I recently found myself working with a customer to troubleshoot issues with their Exchange Servers. The servers were losing contact with each other periodically and then doing what Exchange is designed to do in this circumstance, failing databases over to other servers. Unfortunately, whilst I’m not going to go into the exact details here for reasons of confidentiality, it did completely underline my opinion (backed up by Microsoft’s Preferred Architecture for Exchange) that virtualised Exchange solutions using SAN storage are overly-complex and will cause issues at some point…
After going through the basics (are all the servers patched up to date, including consistent BIOS and firmware for all disks, controllers, NICs, etc.; has anti-virus software been disabled on the servers, especially host intrusion protection features; is the virtual infrastructure correctly configured, especially virtual networks; are there any tell-tale issues in the event logs?), I contacted my former colleague, Fujitsu Distinguished Engineer and Exchange Master, Nick Parlow (who fixes people’s broken Exchange solutions for a living). Nick gave me some very useful advice for troubleshooting Exchange that I’m going to share here…

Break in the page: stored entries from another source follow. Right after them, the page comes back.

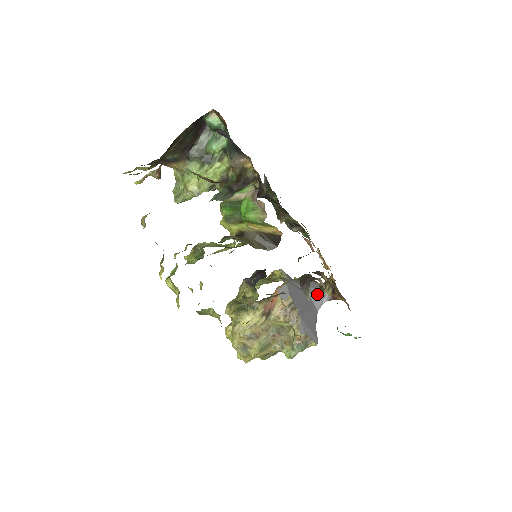
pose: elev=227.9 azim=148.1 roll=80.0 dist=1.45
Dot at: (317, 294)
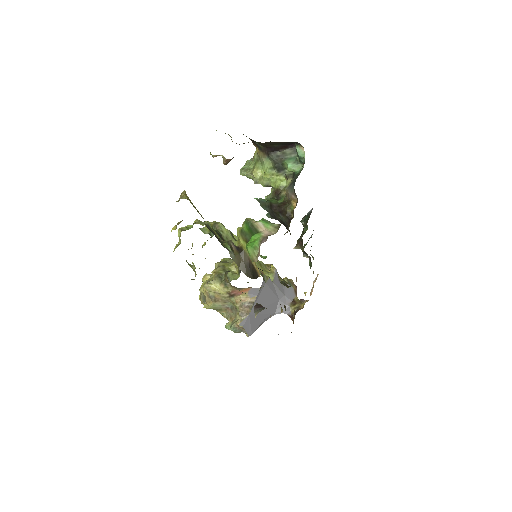
Dot at: (285, 304)
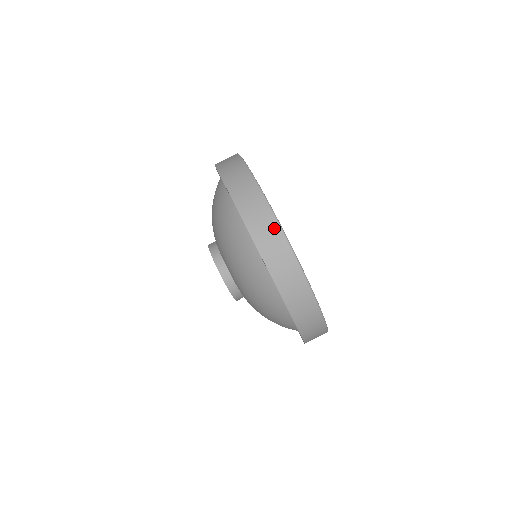
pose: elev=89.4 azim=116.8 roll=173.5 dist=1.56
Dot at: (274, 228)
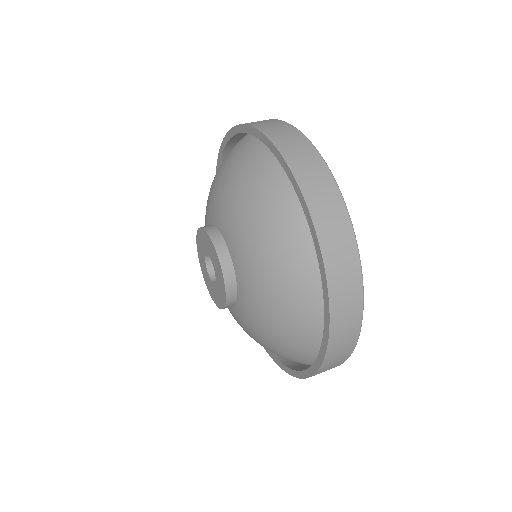
Dot at: (304, 144)
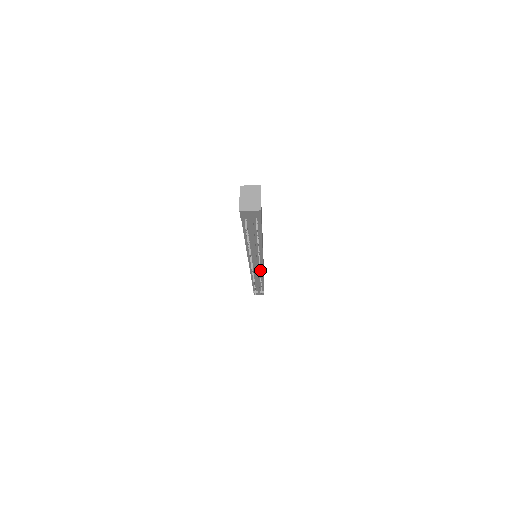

- Experfwiz (the Exchange Performance Data Collection tool) can be run to collect information on how the servers are performing. There should be a lot of information in the Daily Performance Logs too (as described by Tony Redmond as long as no-one has deleted the scheduled task to save the logs from being created and taking up disk space!)
- Take the output from Experfwiz (or the Daily Performance Logs) and run it through the Performance Analysis of Logs (PAL) Tool, which will produce an HTML report that can be used to identify issues based on recognised thresholds (and version 2.7.3 includes Exchange 2013 thresholds).
A few more points that might be useful:
- The Exchange Best Practices Analyzer (ExBPA) is back. Sort of. It’s now positioned as a tool to check Exchange before integrating with Office 365 and needs an Office 365 logon (as MVP Damian Scoles explains).
- Exchange DAG database failover is logged in Microsoft/Exchange/HighAvailability/Debug (look for Event IDs 326/7/8). These could be used as a trigger to stop the Microsoft Network Monitor (NetMon) from running… at which point you should have a network trace showing what was happening at the point when the databases failed over. (You could try something similar with Wireshark too.)
- MVP Nuno Mota has lots of advice on monitoring DAG failover on MSExchange.org.
- There’s a useful Exchange 2013 Performance Health Check Script in the TechNet Gallery. This helped to flag some minor issues that were worth fixing – like that Hyperthreading was enabled on the servers, that an out of date version of the .NET Framework was installed and that the power plan was balanced, rather than high performance (this will kill performance on a virtual machine – and I can’t see why any server would use anything other than high performance).
Test-ReplicationHealth
is a useful cmdlet to know (MVP Paul Cunningham has a post about it too).Test-ServiceHealth
is another one (and here’s Paul’s post on that cmdlet).http://servername/virtualdirectory/healthcheck.htm
can be used to test the response from a given server for a given protocol (and test any load balancing).